Syrian rebels began a counter-attack in Aleppo on Friday with heavy shelling of government-held areas after a weeks-long Russian-backed offensive against besieged districts held by insurgents, rebels said.
The Syrian Observatory for Human Rights, a British-based group that reports on the war, also said that insurgents had set off several suicide car bombs on the western edge of Aleppo.
A Syrian military source said an insurgent attack in that area had been thwarted. A state TV station said the army had destroyed four car bombs.
The rebels aim to break a siege that government and allied militias imposed this summer with air support from the Russian air force. The rebel-held eastern districts of Aleppo have been subjected to a fierce bombardment since the army declared an offensive to capture the area last month.
"There is a general call-up for anyone who can bear arms," a senior official in the Levant Front rebel group, which fights under the Free Syrian Army (FSA) banner, told Reuters. "The preparatory shelling started this morning," he added.
The attack appeared to have been mostly launched by rebel fighters from outside the city against government forces that hold its western districts.

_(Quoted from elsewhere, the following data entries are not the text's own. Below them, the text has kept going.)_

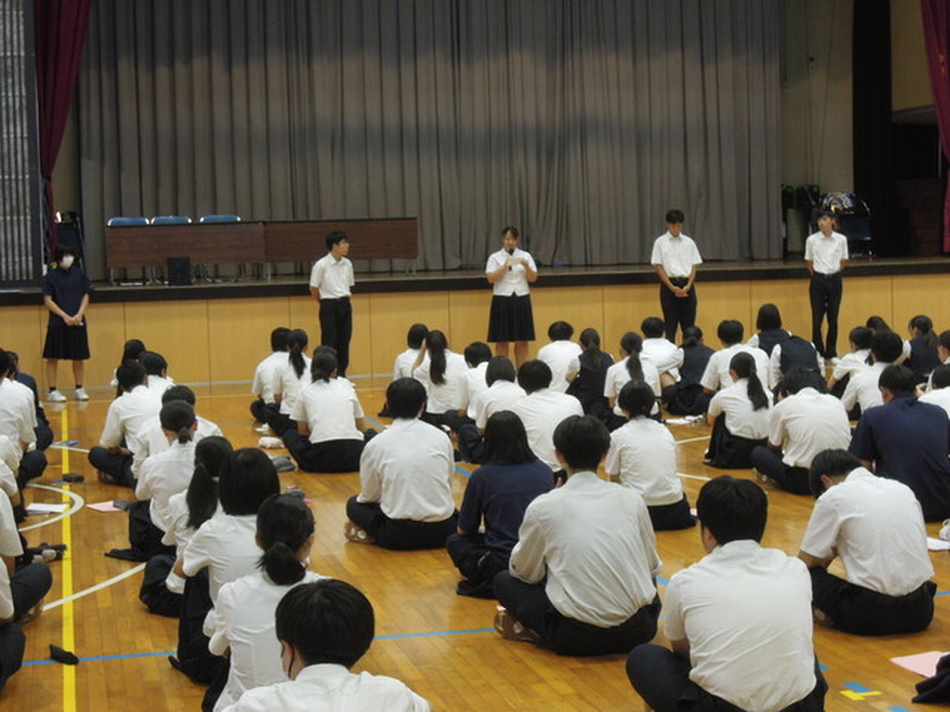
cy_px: 356
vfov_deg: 21.0
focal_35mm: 70
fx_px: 1921
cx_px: 475
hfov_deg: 27.8
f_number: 4.5
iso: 450
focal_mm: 12.5
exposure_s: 1/25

A spokesman for Ahrar al-Sham, a large Islamist rebel group, also said in a social networking message that an offensive on Aleppo had begun on Friday. Factions involved in the attack include Free Syrian Army groups and Jaish al-Fatah, an alliance of Islamist factions, the Levant Front official said.

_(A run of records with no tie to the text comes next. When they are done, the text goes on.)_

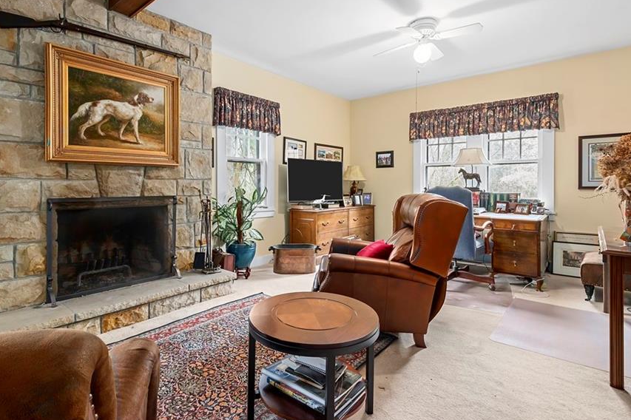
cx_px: 302
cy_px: 184
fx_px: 315
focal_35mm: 18
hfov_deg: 90.0
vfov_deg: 67.1
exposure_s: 10
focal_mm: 10
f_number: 8
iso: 400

Grad rockets were launched at Aleppo's Nairab air base, said Zakaria Malahiji, head of the political office of the Aleppo-based Fastaqim rebel group, adding that it was going to be "a big battle" with all the insurgent groups there participating.

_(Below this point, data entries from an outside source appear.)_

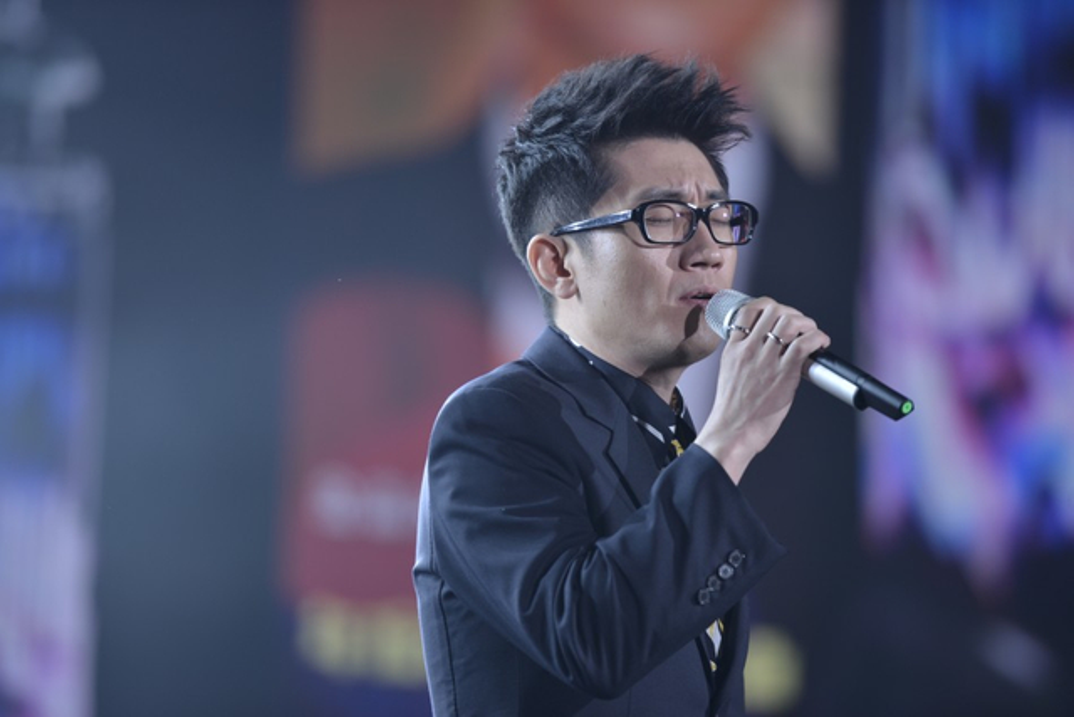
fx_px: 5968
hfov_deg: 10.3
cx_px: 537
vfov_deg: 6.9
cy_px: 358
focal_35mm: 200
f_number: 2.8
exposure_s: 1/250
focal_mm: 200
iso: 200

Heavy rebel bombardment, with more than 150 rockets and shells, struck districts on the southwest of the city, the Observatory reported. It said more than 15 civilians had been killed and 100 wounded by rebel shelling of government-held western Aleppo. State media reported that five civilians were killed.
The Observatory also said that Grad surface-to-surface rockets had struck Nairab air base and also locations around the Hmeimim air base, near Latakia.
Syria's civil war, now in its sixth year, pits President Bashar al-Assad, backed by Russia, Iran and Shi'ite militias from neighboring states, against mostly Sunni rebels including groups supported by Turkey, Gulf monarchies and the United States.
Aleppo, Syria's most populous city before the war, has for years been split between a government-held western sector and the rebel-held east, which the army and its allies managed to put under siege this summer.